Иззяб я, синий хожу. Я тепло люблю, да и тощ я в дырки одеваться. Жиру мало, не греет. И видел я шубку на одном поручике, ох! И за что им такое счастье? А за то, что пользу народу наработали — жрут круглые сутки, полные нужники золотом набили.
И газет не надо, и бреши сколько влезет, и все видать! Идешь мимо, не козыряешь, а он не орет. Идешь навстречу, не сворачиваешь, а он не орет. Яблоки он рассыпал, так сам и подобрал. Завтра драпать будут, увидишь.
Жены у них красивые бывают, но плохие очень, злые какие-то. Говорит так, как змея шипит, смеется,
будто ее щекочет кто. Шипит на нас, смеется с хахалями, делать же ничего не делает. Рожу выкрасит, духами зальется, взялась под ручку и пошла задом крутить. Тьфу!
Есть и меж нас ихней сестры любители. Ясно, от такого всего ждать можно — еще перебежит под чью-нибудь юбку.
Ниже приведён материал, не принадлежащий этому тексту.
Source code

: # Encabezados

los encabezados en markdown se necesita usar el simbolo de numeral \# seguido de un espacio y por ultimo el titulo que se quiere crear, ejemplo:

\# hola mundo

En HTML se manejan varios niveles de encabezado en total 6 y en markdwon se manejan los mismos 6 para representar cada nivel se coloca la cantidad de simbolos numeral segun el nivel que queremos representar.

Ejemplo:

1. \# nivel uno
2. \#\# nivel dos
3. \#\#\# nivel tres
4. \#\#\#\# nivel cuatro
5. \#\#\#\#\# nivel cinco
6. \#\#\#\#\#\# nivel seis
Генерал — это уж вроде бога Саваофа, самый главный. На нас он, бывало, и не глядел поодиночке, целыми частями только и замечал нас. Мы ж к нему хорошо присмотрелись.
VI. ВРАГИ
Противу немца, что велено, геройствовали. А своего врага сам выбрал, тут баловаться некогда.
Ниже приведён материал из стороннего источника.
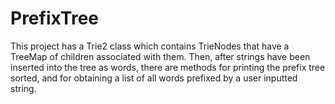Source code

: # PrefixTree
This project has a Trie2 class which contains TrieNodes that have a TreeMap of children associated with them. 
Then, after strings have been inserted into the tree as words, there are methods for printing the prefix tree sorted, and for obtaining a list of all words prefixed by a user inputted string.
Это хорошо, да и то, мол, неплохо. Эдак и глаза раскосить можно. А знай твердо, кто враг,— тогда и путь виден.
Доброволец нам не родня. Он те и крест, и часы дает, и землю сулит. А ты ему веры не даешь: чужое семя.
Стоим мы двое на часах, охраняем. Только и солнышко еще на всходе, шасть господин полковник и с ним еще какие-то два. И прямо к кассе. «Никак,— говорим,— нельзя»,— и винтовочки навели. А они: «Ма-алчать, в порядке эвакуации!» Мы бровей друг дружку: «Эге, мол, коли эвакуация, так нашим тоже казна пригодится, а коли нет — так за грабеж». И всех пристрелили. И вправду была эвакуация.